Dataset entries

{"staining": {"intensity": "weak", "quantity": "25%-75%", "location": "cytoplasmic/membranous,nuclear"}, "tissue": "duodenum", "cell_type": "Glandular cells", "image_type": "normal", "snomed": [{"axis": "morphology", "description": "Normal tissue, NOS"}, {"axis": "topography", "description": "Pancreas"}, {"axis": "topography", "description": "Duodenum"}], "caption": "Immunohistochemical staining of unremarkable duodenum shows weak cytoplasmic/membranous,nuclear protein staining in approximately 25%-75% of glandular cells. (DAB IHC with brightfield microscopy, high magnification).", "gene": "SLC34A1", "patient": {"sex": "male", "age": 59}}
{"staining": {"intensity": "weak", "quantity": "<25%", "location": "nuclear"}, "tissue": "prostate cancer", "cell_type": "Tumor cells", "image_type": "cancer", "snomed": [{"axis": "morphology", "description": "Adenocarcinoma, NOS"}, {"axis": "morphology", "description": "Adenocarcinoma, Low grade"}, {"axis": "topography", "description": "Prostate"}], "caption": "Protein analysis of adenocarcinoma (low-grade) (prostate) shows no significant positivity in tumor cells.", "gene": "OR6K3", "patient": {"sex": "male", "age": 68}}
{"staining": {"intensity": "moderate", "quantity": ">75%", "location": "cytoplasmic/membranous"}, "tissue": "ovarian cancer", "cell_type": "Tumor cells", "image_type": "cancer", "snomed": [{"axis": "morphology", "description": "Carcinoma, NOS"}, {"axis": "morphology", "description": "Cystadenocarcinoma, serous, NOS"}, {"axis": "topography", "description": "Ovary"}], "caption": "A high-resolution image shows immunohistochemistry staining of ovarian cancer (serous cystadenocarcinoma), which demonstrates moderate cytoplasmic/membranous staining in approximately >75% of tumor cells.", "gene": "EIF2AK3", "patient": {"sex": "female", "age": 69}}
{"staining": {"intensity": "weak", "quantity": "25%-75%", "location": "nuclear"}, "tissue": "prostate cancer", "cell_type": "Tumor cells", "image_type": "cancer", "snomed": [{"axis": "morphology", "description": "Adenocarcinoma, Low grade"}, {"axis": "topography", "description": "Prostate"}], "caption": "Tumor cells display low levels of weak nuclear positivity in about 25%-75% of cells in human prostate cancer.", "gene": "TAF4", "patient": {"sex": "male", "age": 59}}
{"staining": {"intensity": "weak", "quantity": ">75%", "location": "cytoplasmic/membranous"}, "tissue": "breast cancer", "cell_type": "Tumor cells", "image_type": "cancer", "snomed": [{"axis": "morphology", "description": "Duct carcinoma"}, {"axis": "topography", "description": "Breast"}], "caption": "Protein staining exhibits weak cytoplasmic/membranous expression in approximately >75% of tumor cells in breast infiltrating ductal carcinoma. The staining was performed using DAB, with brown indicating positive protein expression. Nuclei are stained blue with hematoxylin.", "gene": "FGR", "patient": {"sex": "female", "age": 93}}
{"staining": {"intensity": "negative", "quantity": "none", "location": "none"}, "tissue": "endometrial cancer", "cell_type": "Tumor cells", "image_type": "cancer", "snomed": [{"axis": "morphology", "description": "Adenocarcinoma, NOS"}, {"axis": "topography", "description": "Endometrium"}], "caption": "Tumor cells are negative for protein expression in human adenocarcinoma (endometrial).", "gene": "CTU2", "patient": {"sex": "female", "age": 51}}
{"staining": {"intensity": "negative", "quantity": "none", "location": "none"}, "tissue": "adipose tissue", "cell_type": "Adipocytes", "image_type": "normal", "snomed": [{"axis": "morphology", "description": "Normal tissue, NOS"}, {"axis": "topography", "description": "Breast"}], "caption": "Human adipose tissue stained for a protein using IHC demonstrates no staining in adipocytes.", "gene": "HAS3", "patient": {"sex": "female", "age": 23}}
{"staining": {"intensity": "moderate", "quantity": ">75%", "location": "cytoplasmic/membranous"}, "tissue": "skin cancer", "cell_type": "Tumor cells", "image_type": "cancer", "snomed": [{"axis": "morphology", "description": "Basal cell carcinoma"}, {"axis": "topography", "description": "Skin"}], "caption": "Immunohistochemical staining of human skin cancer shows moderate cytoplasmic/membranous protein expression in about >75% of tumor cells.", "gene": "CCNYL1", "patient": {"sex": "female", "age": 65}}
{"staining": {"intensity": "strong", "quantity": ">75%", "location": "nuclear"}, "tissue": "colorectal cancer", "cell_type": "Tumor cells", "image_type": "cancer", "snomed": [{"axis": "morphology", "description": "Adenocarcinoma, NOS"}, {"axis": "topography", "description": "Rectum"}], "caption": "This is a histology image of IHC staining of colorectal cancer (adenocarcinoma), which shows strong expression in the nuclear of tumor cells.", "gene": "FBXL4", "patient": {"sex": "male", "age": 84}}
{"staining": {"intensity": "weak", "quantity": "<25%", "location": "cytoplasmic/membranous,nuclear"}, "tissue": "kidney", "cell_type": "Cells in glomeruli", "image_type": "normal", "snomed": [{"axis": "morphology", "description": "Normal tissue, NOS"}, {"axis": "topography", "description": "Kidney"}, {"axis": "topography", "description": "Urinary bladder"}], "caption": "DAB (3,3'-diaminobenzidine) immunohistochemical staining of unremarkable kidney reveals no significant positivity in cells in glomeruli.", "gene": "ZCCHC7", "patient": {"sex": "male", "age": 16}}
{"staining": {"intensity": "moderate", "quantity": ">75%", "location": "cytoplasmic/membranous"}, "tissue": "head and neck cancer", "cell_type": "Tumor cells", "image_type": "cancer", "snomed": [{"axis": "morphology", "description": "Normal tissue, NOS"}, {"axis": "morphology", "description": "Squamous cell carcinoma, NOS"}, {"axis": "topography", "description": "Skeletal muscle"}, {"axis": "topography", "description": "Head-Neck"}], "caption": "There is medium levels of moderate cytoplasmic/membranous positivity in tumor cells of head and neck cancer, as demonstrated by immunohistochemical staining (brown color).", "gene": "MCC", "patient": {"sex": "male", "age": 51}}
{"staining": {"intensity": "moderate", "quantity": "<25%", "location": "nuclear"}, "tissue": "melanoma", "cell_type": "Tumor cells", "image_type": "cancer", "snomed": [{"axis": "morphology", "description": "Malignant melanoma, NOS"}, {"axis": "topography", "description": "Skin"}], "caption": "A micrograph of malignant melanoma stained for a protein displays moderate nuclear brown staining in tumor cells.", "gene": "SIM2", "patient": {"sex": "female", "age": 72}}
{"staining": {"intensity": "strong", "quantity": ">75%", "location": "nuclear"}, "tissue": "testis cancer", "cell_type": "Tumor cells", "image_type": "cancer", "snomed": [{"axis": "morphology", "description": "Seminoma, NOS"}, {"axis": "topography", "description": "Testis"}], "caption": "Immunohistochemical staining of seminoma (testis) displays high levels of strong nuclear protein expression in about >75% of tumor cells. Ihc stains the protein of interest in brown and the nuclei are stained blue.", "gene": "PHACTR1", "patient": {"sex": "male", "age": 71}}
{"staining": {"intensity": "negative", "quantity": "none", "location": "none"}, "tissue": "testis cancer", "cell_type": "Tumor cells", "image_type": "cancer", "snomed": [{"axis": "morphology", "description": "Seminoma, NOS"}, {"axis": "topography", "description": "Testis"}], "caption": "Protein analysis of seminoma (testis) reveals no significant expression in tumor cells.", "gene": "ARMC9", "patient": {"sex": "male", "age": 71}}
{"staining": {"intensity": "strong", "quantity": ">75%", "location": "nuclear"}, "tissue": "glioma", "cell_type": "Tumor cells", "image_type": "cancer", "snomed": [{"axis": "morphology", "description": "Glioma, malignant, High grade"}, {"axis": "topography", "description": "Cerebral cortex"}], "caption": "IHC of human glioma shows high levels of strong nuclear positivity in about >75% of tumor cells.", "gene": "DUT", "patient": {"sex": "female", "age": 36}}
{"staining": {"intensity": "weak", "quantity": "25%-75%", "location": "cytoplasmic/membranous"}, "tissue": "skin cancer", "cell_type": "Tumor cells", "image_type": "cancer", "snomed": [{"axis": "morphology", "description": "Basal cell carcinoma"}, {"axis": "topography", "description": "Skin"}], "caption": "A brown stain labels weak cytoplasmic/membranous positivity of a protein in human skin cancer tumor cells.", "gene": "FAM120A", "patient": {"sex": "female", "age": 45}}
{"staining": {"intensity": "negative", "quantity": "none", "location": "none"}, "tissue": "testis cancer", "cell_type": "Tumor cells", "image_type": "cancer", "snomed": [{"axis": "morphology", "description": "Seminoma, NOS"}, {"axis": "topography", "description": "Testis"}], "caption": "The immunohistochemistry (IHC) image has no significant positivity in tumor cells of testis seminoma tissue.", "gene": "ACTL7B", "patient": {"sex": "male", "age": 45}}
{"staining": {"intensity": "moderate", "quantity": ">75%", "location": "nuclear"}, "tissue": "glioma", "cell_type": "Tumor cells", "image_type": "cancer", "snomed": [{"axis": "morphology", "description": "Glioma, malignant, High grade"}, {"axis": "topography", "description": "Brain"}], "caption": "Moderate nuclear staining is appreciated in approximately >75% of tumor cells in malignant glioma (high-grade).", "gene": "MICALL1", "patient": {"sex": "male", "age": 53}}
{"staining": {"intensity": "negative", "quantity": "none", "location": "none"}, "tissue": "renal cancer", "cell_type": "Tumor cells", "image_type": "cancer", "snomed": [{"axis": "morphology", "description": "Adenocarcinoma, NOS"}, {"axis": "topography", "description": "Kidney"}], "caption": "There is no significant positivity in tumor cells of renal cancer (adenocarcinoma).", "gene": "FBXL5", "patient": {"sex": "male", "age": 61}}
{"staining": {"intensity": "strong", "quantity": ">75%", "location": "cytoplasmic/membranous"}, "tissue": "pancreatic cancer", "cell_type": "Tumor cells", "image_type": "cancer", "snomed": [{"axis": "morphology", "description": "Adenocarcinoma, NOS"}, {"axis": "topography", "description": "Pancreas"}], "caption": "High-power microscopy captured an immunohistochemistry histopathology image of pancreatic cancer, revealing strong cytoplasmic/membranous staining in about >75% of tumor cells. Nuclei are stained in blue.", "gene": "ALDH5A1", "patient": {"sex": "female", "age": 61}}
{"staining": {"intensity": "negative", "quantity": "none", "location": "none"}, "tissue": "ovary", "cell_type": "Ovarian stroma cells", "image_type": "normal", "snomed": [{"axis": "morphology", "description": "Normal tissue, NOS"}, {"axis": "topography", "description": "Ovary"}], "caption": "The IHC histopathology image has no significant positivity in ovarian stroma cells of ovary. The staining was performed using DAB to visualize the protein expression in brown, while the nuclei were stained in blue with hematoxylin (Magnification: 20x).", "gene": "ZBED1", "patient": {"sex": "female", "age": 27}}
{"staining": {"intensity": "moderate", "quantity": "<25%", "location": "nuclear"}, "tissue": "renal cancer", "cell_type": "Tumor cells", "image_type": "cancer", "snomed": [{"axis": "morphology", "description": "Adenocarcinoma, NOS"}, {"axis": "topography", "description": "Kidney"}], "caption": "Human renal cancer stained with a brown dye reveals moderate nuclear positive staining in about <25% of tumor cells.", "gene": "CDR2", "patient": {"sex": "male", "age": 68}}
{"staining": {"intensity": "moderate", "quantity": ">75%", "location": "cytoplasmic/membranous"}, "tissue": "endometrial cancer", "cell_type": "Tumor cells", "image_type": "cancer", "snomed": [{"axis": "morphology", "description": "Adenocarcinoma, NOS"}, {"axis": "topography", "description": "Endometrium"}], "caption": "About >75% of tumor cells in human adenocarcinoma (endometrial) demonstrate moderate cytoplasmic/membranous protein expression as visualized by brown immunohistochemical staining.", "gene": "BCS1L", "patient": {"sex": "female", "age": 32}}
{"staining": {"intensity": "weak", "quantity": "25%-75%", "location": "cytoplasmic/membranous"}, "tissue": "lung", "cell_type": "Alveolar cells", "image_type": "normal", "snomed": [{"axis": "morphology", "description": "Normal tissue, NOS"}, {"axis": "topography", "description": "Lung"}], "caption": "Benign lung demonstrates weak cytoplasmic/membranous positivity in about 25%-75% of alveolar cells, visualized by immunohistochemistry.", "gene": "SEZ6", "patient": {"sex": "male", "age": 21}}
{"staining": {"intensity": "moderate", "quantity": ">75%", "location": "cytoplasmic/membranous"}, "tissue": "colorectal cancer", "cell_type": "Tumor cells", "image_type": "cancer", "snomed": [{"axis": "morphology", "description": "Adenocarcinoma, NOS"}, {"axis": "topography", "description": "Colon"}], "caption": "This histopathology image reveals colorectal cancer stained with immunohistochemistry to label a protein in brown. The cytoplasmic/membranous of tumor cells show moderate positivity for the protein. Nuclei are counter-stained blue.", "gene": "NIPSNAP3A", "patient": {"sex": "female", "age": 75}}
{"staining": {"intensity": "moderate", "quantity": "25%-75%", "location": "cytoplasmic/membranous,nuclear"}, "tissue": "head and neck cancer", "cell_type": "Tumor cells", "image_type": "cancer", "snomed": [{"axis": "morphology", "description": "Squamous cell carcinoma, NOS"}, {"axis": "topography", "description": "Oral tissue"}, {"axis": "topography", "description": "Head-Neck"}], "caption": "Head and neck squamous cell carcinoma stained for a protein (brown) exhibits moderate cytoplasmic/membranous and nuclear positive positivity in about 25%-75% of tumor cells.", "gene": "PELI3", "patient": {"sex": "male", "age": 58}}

_Problem to solve_
Lines from the beginning of the data above through the line containing "analysis of adenocarcinoma" are to be returned exactly, and no others.

_Written reply_
{"staining": {"intensity": "weak", "quantity": "25%-75%", "location": "cytoplasmic/membranous,nuclear"}, "tissue": "duodenum", "cell_type": "Glandular cells", "image_type": "normal", "snomed": [{"axis": "morphology", "description": "Normal tissue, NOS"}, {"axis": "topography", "description": "Pancreas"}, {"axis": "topography", "description": "Duodenum"}], "caption": "Immunohistochemical staining of unremarkable duodenum shows weak cytoplasmic/membranous,nuclear protein staining in approximately 25%-75% of glandular cells. (DAB IHC with brightfield microscopy, high magnification).", "gene": "SLC34A1", "patient": {"sex": "male", "age": 59}}
{"staining": {"intensity": "weak", "quantity": "<25%", "location": "nuclear"}, "tissue": "prostate cancer", "cell_type": "Tumor cells", "image_type": "cancer", "snomed": [{"axis": "morphology", "description": "Adenocarcinoma, NOS"}, {"axis": "morphology", "description": "Adenocarcinoma, Low grade"}, {"axis": "topography", "description": "Prostate"}], "caption": "Protein analysis of adenocarcinoma (low-grade) (prostate) shows no significant positivity in tumor cells.", "gene": "OR6K3", "patient": {"sex": "male", "age": 68}}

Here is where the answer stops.